A bout de patience, Jane s’apprêtait à saisir la prothèse pour frapper sauvagement le harceleur. Fort heureusement Aiolia, devinant sa pensée, proposa :

- Je m’en charge.

- Ne le tue surtout pas, préconisa sa bien-aimée. C’est un plaisir que je me réserve pour mes vieux jours.

Sur cette belle mise en garde, Aiolia sortit. Johnson, cigare au coin des lèvres, le regarda refermer la porte avec la plus infinie précaution et commenta :

- Vous avez raison, avec elle on n’est jamais trop prudent. En tout cas, j’admire votre self-control. A votre place, beaucoup se seraient montrés plus jaloux.

Rendant son membre à l’estropié, le grec haussa les épaules et rétorqua :

- Jaloux, vous dites ?! Pourquoi, je devrais l’être ?

A nouveau complet, Johnson avoua :

- Pas le moins du monde. Entre Jane et moi, c’est du passé. Ça ne vous fera peut-être pas plaisir de l’entendre, mais je la connais bien, cette furie. Elle vous aime, ça se voit comme le nez au milieu de la figure. En fin de compte, c’est plutôt moi qui pourrais être jaloux.

Aiolia perçut une pointe de regret dans la voix de son interlocuteur. Curieux, il supposa :

- Vous n’aviez pas vraiment de service à lui demander.

- Qui sait, répliqua seulement le beau parleur, en détournant le regard. Puisqu’on en est aux confidences, je n’ai pas vraiment eu d’aventure avec ses sœurs. Enfin, pas tellement. Mais, pour ma défense, je tiens à dire que ce sont elles qui m’ont provoqué. Je suppose que pour un beau gaillard comme vous, ce doit être la même chose. Elle doivent constamment vous faire du pied dès que Jane a le dos tourné.

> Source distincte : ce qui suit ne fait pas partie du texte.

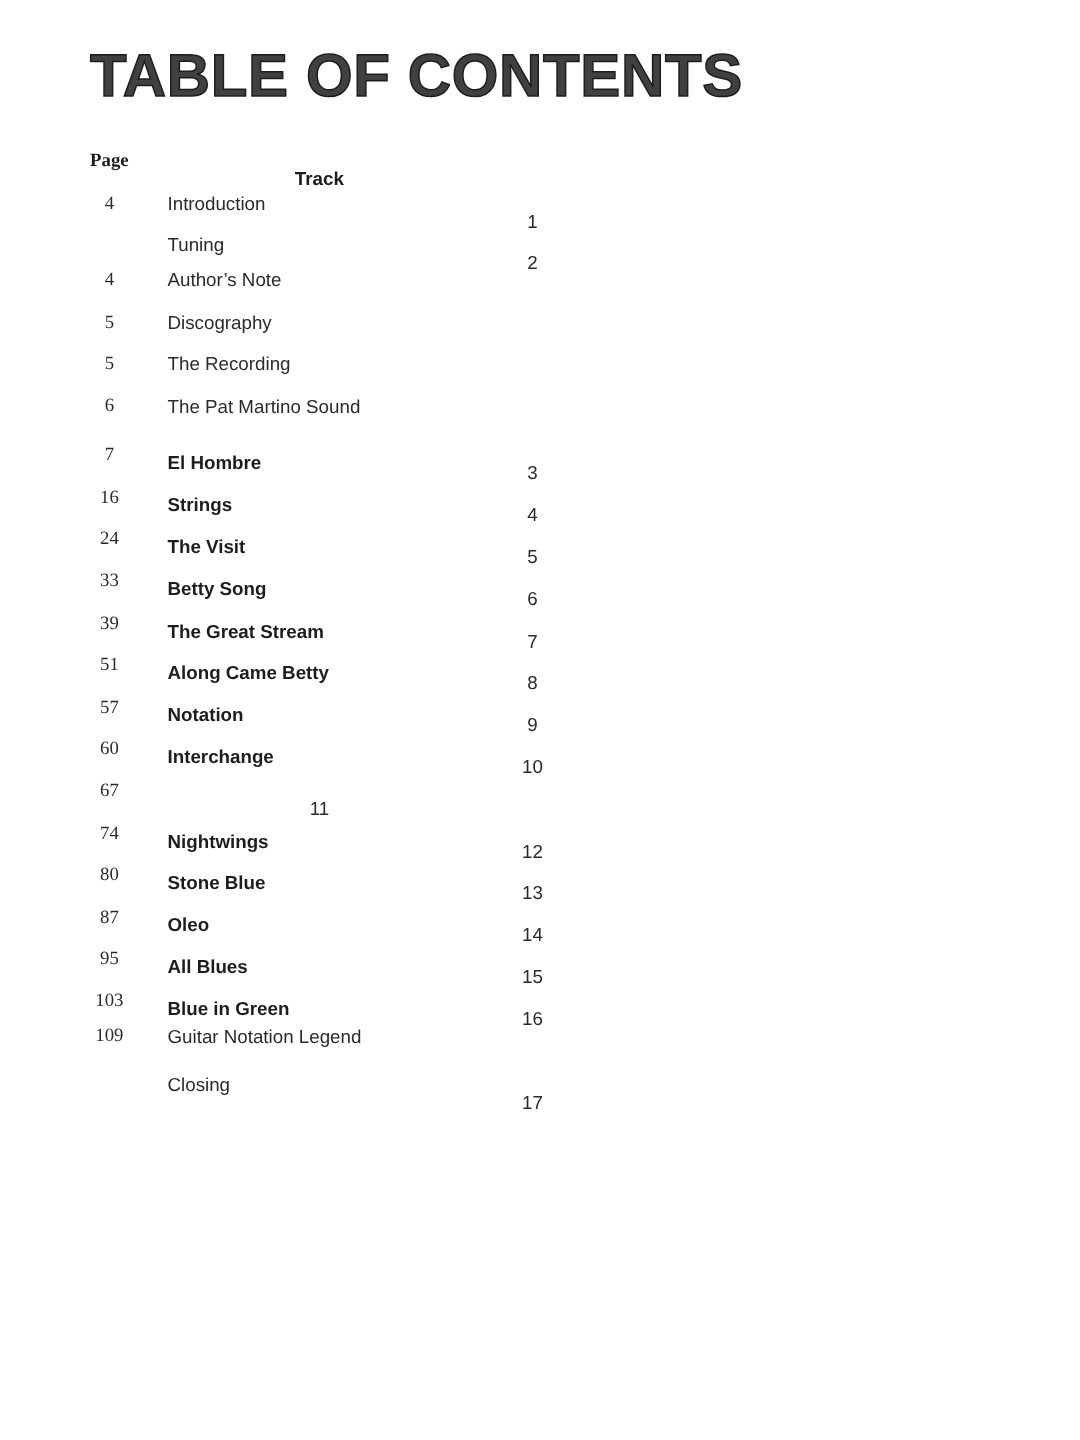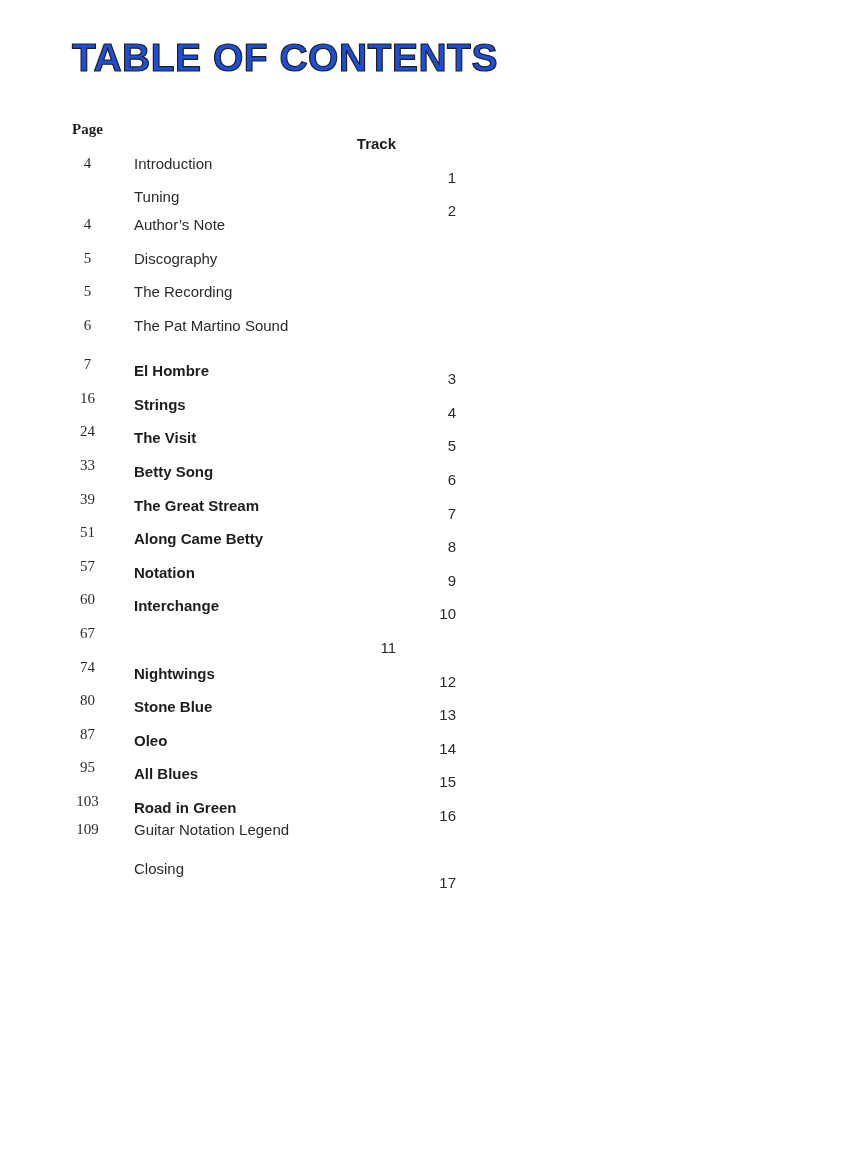--- a/index.html
+++ b/index.html
@@ -13,25 +13,25 @@
     background: #ffffff;
     margin: 0 auto;
     overflow: hidden;
     color: #262626;
   }
 
   .page-title {
     position: absolute;
     left: 72px;
     top: 38px;
-    font-size: 39px;
+    font-size: 48px;
     line-height: 1.0;
     font-weight: 900;
     letter-spacing: 0.5px;
-    color: #1d4ed8;
+    color: #404040;
     -webkit-text-stroke: 1.2px #1d1d1f;
     white-space: nowrap;
   }
 
   .toc-table {
     position: absolute;
     left: 60px;
     top: 107px;
     width: 420px;
   }
@@ -39,21 +39,21 @@
   .toc-header-row, .toc-row {
     display: grid;
     grid-template-columns: 55px 281px 60px;
     align-items: center;
     height: 33.6px;
     font-size: 15px;
   }
 
   .cell-page  { text-align: center; font-family: Liberation Serif, serif; }
   .cell-title { text-align: left; padding-left: 19px; }
-  .cell-track { text-align: right; margin-top: 28px; }
+  .cell-track { text-align: center; margin-top: 28px; }
 
   .toc-header-row { font-weight: bold; color: #1d1d1f; }
   .toc-header-row .cell-title { padding-left: 46px; text-align: left; }
 
   .toc-row { color: #2b2b2b; }
   .toc-row.bold .cell-title { font-weight: bold; color: #1d1d1f; margin-top: 12px; }
 </style>
 </head>
 <body>
 
@@ -177,21 +177,21 @@
   </div>
 
   <div class="toc-row bold">
     <span class="cell-page">95</span>
     <span class="cell-title">All Blues</span>
     <span class="cell-track">15</span>
   </div>
 
   <div class="toc-row bold">
     <span class="cell-page">103</span>
-    <span class="cell-title">Road in Green</span>
+    <span class="cell-title">Blue in Green</span>
     <span class="cell-track">16</span>
   </div>
 
   <div class="toc-row">
     <span class="cell-page">109</span>
     <span class="cell-title">Guitar Notation Legend</span>
     <span class="cell-track"></span>
   </div>
 
   <div class="toc-row">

- Pas du tout, s’écria Aiolia.

Eclatant de rire pour de bon, l’inquisiteur s’exclama :

- Prudence est mère de sûreté, surtout quand les portes ont des oreilles. Vous êtes malin, ça me fait plaisir pour Jane. Ravi de vous avoir rencontré.

Tournant les talons, Johnson s’éloigna. Aiolia l’entendit murmurer, en guise d’épilogue :

- Tâchez de la rendre heureuse. Elle le mérite.

Machinalement, le grec hocha la tête. Oubliant aussitôt l’incident, il regagna son appartement et, sans un mot, ouvrit les fenêtres en grand.